GIVEN DATA.
****************************************
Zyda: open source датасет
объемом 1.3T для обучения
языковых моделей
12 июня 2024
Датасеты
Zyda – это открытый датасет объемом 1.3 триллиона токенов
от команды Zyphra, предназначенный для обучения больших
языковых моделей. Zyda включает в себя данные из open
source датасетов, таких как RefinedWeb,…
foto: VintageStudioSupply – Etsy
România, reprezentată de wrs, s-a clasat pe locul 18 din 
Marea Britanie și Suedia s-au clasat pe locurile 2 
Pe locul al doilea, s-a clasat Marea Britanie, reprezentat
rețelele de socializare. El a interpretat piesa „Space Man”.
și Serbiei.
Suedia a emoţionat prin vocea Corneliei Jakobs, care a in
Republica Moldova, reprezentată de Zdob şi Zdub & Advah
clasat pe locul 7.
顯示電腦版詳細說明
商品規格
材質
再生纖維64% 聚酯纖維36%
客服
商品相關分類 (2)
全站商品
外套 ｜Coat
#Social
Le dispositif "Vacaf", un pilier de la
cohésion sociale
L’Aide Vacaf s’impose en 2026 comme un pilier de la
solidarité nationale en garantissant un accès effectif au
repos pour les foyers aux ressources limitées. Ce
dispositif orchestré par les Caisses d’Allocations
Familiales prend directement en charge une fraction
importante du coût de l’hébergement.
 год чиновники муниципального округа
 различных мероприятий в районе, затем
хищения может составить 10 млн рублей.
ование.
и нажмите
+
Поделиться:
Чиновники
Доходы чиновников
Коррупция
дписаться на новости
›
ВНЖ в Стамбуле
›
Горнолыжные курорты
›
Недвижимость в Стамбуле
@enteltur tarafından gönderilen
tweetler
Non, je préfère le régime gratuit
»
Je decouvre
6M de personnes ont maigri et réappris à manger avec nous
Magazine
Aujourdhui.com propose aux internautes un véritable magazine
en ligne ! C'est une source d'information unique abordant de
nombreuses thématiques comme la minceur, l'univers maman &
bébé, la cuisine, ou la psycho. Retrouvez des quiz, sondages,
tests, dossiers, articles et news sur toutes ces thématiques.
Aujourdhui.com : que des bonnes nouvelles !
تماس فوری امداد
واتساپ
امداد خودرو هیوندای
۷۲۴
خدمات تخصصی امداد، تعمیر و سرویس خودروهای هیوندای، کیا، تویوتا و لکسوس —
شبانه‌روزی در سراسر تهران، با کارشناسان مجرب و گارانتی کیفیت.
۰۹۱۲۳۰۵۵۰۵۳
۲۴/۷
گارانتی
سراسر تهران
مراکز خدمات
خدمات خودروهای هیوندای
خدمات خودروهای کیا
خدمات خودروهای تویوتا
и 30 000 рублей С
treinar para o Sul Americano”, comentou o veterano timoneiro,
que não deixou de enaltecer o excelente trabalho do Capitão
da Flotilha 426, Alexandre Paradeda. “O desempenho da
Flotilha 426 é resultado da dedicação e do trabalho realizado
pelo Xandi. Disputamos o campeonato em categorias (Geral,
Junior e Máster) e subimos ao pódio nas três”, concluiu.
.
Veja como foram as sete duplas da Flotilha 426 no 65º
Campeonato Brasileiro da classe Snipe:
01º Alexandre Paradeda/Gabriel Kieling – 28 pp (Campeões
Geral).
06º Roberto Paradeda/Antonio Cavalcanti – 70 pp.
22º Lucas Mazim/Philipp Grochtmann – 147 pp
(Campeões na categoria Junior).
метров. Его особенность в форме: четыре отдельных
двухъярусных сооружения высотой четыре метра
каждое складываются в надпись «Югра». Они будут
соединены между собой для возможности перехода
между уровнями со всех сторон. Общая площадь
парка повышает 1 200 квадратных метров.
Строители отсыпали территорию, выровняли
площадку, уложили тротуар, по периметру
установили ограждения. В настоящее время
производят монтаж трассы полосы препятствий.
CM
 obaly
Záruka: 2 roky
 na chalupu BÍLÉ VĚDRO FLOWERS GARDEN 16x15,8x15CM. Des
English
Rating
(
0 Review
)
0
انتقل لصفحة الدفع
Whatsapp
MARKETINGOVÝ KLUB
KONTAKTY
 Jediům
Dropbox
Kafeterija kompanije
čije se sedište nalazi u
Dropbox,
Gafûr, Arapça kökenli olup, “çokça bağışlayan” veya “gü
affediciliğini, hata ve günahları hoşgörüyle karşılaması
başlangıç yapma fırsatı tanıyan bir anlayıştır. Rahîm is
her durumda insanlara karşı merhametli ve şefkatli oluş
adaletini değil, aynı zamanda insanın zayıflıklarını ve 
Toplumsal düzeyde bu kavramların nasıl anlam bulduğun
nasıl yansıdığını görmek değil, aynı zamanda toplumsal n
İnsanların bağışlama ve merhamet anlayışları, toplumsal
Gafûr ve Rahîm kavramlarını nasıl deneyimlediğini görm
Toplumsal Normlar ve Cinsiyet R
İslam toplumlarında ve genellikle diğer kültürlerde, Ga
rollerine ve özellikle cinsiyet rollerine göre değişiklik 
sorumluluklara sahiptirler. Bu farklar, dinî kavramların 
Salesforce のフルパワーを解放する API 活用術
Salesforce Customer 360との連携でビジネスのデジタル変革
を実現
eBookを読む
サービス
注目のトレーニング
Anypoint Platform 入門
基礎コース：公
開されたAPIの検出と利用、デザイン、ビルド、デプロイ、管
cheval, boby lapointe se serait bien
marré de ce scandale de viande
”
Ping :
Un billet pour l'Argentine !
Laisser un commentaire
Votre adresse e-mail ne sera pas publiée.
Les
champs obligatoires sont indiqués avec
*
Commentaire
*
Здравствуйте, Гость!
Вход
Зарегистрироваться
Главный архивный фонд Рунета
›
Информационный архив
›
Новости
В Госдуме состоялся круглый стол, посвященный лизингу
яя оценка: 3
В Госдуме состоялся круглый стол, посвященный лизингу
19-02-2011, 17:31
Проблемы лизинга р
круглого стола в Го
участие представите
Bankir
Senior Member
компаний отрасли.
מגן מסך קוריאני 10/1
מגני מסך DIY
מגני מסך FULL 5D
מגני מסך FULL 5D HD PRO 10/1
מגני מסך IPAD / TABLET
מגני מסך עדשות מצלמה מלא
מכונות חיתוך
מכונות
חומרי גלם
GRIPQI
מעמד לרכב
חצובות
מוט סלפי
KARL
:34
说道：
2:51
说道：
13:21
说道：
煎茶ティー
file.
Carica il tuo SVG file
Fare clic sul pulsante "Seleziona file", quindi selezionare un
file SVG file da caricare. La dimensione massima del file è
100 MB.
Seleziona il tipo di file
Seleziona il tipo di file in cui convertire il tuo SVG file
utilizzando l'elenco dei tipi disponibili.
****************************************
JOB ITEM. Show each line of the material above where "Vacaf" occurs.

SOLUTION TO THE PROBLEM.
Le dispositif "Vacaf", un pilier de la
L’Aide Vacaf s’impose en 2026 comme un pilier de la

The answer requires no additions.